D’autre part, la stabilité économique de l’Europe reposant en partie sur celle de la Norvège, une crise pétrolière pourrait manifestement impacter l’Europe davantage que si elle n’était pas autant associée à la Norvège. Cependant, une telle situation pourrait convaincre le gouvernement norvégien de rejoindre l’Union européenne. En effet, l’union de ces deux puissances leur permettrait de se rétablir plus vite (Larguèche, 2013).

Montréal International
Visitée virtuellement en mai, l’organisation Montréal International a le mandat de placer Montréal sur la scène internationale dans le monde des affaires et de contribuer à l’économie de la métropole. Elle attire notamment les investissements directs étrangers ainsi que des organisations internationales. Avec près de 25 ans d’activité derrière elle, l’organisation compte aujourd’hui plus de 80 experts aux profils variés; ses efforts permettent au Grand Montréal d’être premier au Canada – et troisième en Amérique – pour son attraction d’investissements directs étrangers au classement American Cities of the Future 2019-2020 du magazine fDi (Montréal International, 2019).

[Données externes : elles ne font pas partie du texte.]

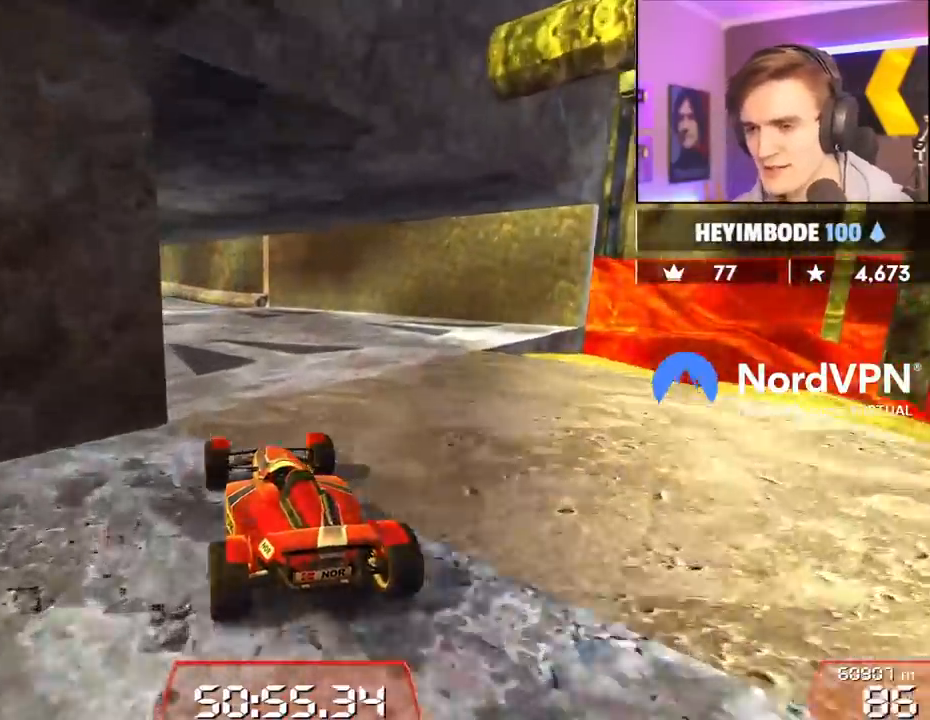
{"keys": ["up"], "events": [[50, "left", "down"], [234, "left", "up"]]}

Bien qu’une diminution des recettes pétrolières ait été observée depuis 2001, la Norvège a toujours maîtrisé sa stratégie d’investissement. Ainsi, elle a établi un plan pour se « préparer à l’ère de l’après-pétrole » parce qu’elle juge non durables les modèles économiques des sociétés pétrolières (Desrosiers, 2019). Dès 2019, le fonds norvégien double alors ses investissements dans les énergies renouvelables afin de se positionner en faveur des nouvelles politiques de développement durable et d’utilisation des énergies vertes.

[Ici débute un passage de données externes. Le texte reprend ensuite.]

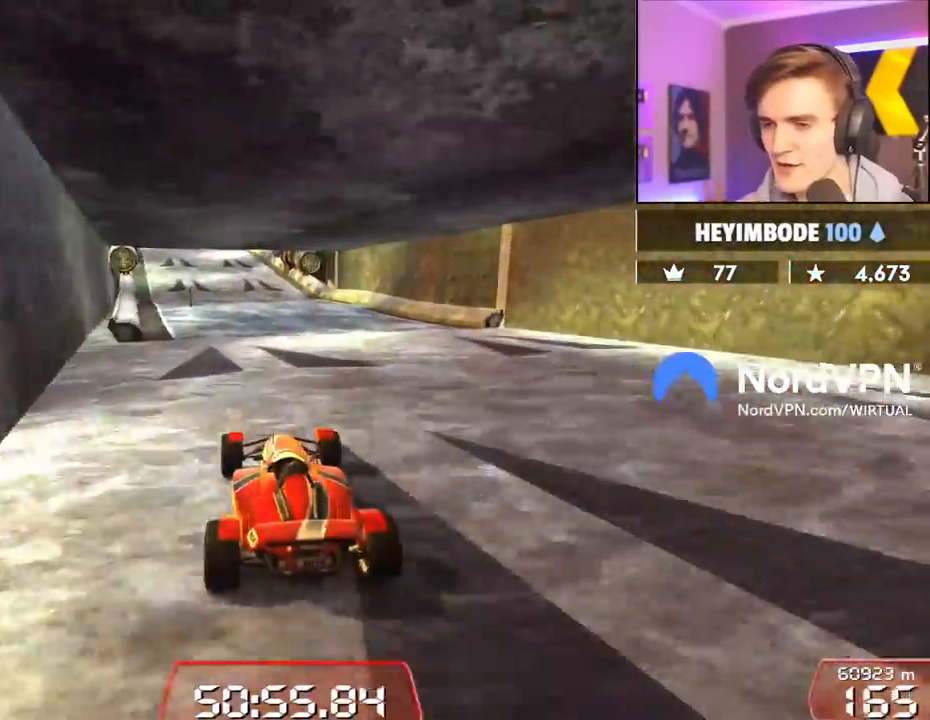
{"keys": ["up"], "events": [[17, "left", "down"], [117, "left", "up"], [250, "right", "down"], [300, "right", "up"]]}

En parallèle, le pays retire ses parts d’investissements dans les firmes pétrolières qui tirent plus de 5 % de leur chiffre d’affaires de l’exploitation des sables bitumineux. En 2019, quatre premières sociétés canadiennes ont cessé de recevoir des investissements de la part de la Norvège sont : Cenovus Energy, Suncor Énergie, la Pétrolière Impériale et Husky Energy (Healing, 2019). Aujourd’hui, presque toutes ont été supprimées de son portfolio d’investissements étrangers.

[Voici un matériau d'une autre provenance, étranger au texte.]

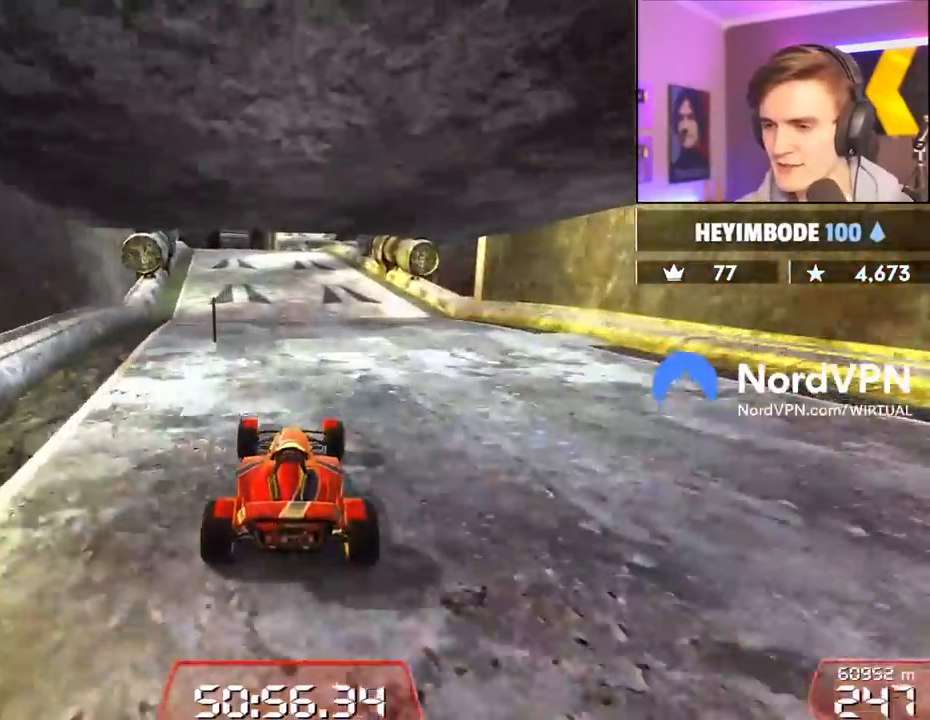
{"keys": ["right", "up"], "events": [[450, "right", "down"]]}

tableau 2.3 - Distribution des investissements directs étrangers de la Norvège en 2019

La Norvège a par ailleurs rééquilibré la répartition de ses investissements. En effet, ceux-ci étaient auparavant concentrés surtout en Europe. Mais comme l’illustre le tableau 2.3, il semble que la Norvège ait ouvert son économie à l’international. Le gouvernement norvégien aspire à réorienter ses investissements en prévoyance de l’ère post-pétrolière. Pour y arriver, il se prépare d’ores et déjà en se désinvestissant de l’or noir, et ce, en dépit du fait que cette ressource représentait toujours 40 % des exportations et 20 % des revenus de l’État en 2019 (Desrosiers, 2019).

SYNTHÈSE

Les pays nordiques, dont l’Islande, la Norvège et le Canada, voient le Nord comme un territoire rempli de ressources qui deviennent de plus en plus intéressantes et accessibles. Les voies navigables libérées par la fonte des glaces ouvrent également la porte à de nouvelles routes maritimes qui font rêver plusieurs grands joueurs mondiaux. En marge d’une Europe majoritairement placée sous le drapeau de l’Union européenne, l’Islande et la Norvège ont trouvé des moyens de se démarquer et de demeurer compétitives sur la scène internationale. Que ce soit par la création d’un fonds souverain substantiel ou par la négociation d’accords économiques et commerciaux avantageux, ces deux pays laissent leur marque et sont en outre considérés par plusieurs comme des modèles.

En échange d’un financement d’environ 0,3 % au budget total de l’Union européenne, la Norvège et l’Islande se prévalent d’avantages similaires aux pays membres.
Le Conseil de l’Arctique offre une plateforme de coopération pour encadrer le développement de la région.
Le fonds souverain norvégiens réoriente ses investissements vers les industries qui se dotent de politiques de développement durable et d’énergies renouvelables.